Top of SUPPLIED INFORMATION
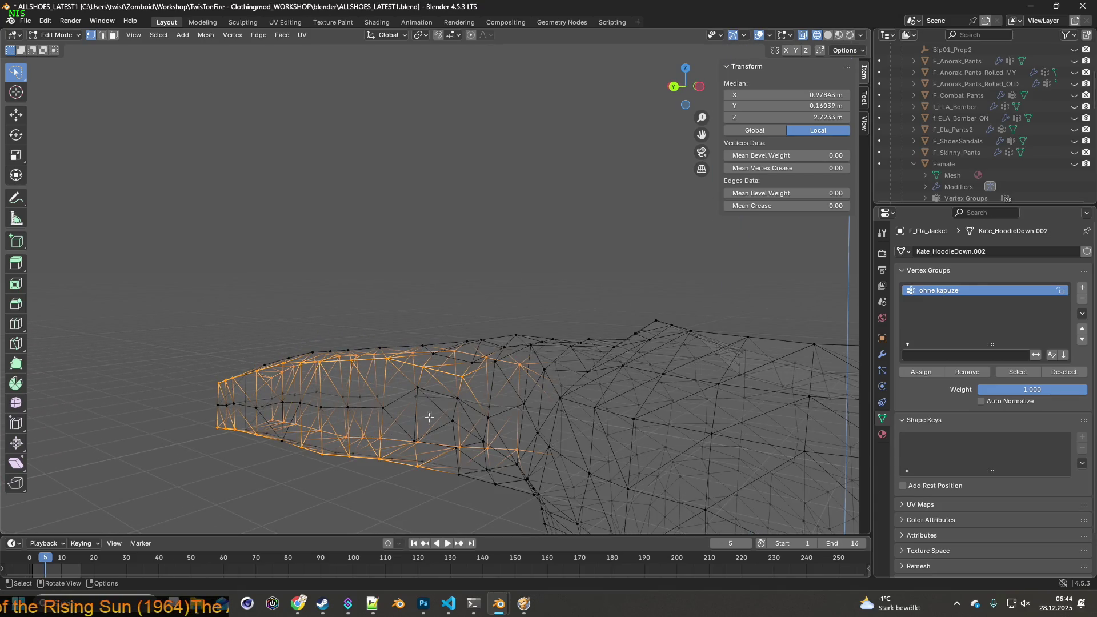
- Add one more vertex and scale the selected sleeve end up very slightly
click(416, 389)
drag(434, 437, 432, 389)
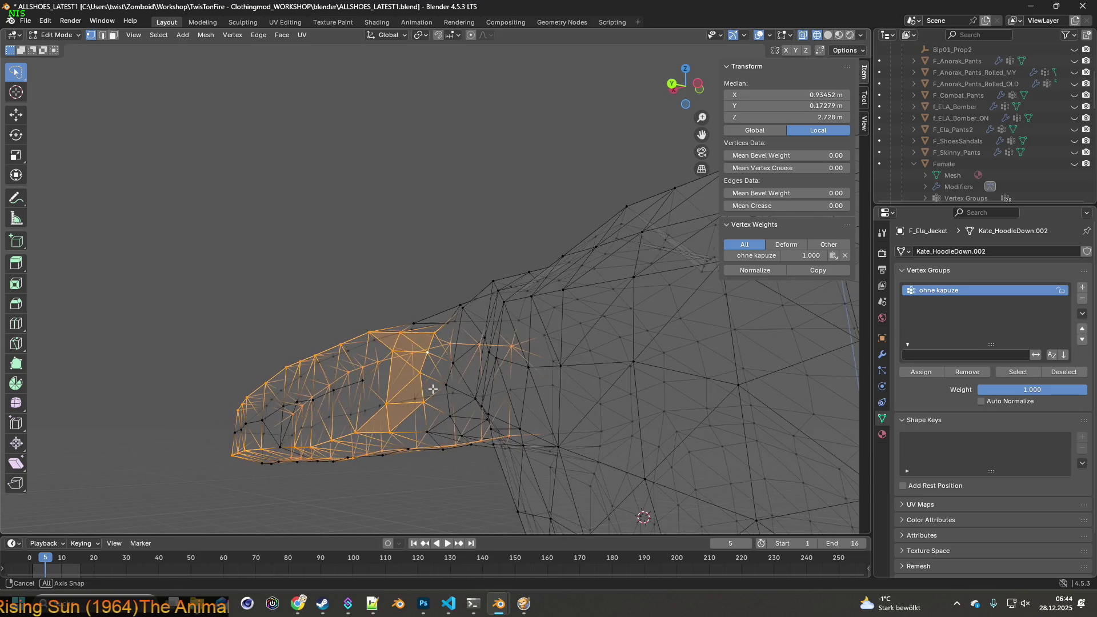
key(s)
Bottom of SUPPLIED INFORMATION
INSTRUCTIONS FOR THE TASK: Give back the data exactly, with no images.

THE ANSWER:
- Add one more vertex and scale the selected sleeve end up very slightly
click(416, 389)
drag(434, 437, 432, 389)
key(s)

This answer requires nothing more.